TMW chose Axiell Move, an application which had proven itself in other moves (such as for the Imperial War Museum in the United Kingdom), to handle the change of depot. The Axiell Move application can be used in conjunction with the Adlib CMS and a mobile device, such as an iPhone. As an object arrived in the new depot, a TWM employee scanned the barcode with a mobile device running the app, updating the change in location in real time. At the same time, the contents of a transport unit could also be checked on the spot when necessary, because all the information about the object was available on the mobile device via the app. This meant that the database information was up to date immediately following the relocation.
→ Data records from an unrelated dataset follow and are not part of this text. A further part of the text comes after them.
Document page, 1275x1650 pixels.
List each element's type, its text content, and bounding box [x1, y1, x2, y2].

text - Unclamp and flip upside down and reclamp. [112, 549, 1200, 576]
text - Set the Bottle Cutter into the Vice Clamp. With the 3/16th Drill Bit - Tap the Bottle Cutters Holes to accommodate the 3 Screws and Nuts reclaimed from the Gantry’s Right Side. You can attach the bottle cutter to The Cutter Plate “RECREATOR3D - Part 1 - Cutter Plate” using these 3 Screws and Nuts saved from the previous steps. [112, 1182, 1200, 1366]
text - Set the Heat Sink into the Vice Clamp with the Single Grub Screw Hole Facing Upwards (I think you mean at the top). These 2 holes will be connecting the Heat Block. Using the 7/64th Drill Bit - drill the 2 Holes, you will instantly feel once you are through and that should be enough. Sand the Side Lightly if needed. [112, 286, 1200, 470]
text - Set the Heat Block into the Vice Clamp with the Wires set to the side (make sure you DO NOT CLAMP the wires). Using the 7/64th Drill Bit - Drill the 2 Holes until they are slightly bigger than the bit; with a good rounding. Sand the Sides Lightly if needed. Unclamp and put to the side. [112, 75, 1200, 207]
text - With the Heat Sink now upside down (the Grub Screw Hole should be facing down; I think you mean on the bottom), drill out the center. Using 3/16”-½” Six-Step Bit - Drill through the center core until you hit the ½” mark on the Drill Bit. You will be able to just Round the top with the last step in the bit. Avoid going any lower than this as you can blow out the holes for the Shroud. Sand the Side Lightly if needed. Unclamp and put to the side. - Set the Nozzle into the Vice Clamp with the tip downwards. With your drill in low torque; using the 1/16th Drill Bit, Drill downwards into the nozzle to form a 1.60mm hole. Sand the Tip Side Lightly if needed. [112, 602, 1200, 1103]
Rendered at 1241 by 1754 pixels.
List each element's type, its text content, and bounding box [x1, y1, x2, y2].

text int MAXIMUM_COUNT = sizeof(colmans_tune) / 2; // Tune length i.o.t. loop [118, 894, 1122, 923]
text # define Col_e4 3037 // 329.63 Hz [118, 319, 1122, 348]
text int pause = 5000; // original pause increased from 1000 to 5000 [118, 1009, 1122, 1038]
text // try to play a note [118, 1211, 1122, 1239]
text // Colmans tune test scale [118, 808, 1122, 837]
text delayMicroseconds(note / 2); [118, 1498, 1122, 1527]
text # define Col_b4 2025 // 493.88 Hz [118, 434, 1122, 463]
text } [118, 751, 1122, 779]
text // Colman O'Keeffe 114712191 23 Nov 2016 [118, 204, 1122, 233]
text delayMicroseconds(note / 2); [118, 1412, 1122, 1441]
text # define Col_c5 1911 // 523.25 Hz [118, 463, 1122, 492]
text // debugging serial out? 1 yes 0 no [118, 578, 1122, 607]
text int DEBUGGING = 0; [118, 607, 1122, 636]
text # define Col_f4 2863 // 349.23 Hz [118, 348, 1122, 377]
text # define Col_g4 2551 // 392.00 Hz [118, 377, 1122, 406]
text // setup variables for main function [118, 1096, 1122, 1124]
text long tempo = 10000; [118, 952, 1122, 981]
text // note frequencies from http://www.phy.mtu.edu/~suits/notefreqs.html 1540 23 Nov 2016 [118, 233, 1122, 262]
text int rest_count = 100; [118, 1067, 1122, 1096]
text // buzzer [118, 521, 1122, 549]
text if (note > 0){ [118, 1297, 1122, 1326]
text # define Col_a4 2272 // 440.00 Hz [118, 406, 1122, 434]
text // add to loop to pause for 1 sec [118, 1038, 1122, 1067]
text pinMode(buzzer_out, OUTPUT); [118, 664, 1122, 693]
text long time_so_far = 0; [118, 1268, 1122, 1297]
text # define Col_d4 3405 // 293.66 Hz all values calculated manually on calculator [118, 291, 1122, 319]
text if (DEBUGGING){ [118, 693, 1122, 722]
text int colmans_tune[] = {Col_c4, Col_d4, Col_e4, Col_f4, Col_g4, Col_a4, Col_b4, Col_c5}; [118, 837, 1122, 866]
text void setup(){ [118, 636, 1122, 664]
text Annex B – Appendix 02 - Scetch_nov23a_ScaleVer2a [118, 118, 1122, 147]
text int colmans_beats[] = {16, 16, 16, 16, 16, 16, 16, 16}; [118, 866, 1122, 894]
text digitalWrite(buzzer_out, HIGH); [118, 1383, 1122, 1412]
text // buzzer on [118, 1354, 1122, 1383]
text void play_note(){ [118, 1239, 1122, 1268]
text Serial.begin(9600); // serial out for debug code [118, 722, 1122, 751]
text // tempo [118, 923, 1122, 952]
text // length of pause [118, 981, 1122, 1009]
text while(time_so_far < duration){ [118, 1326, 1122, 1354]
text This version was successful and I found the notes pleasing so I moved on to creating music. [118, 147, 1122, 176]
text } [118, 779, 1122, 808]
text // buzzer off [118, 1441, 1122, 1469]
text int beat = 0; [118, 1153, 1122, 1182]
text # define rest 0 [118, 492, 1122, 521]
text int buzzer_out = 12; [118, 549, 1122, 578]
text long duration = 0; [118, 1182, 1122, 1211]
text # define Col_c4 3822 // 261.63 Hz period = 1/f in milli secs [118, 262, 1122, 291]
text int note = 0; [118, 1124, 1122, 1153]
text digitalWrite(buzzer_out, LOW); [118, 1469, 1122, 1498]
Project Manager Helmut Lackner and his team planned the move for about two years. Their effort and precision were rewarded: the move took place in a few months with the first objects relocated in mid December 2016 and the last around Easter 2017. The precise planning and use of Adlib, barcodes and Axiell Move not only made it possible to carry out the move quickly, but there were no errors in the transportation itself. A total success for the TMW: “For a move, efficiency, control and an overview are particularly important. It always has to happen quickly, because the transportation is carried out by third-party companies, which costs a lot of money,” says Harald Wendelin.

Summary: planning is everything when relocating thousands of museum objects. If the people responsible prepare carefully for all eventualities, there is nothing to prevent a successful move: this saves time, money and, above all, stress.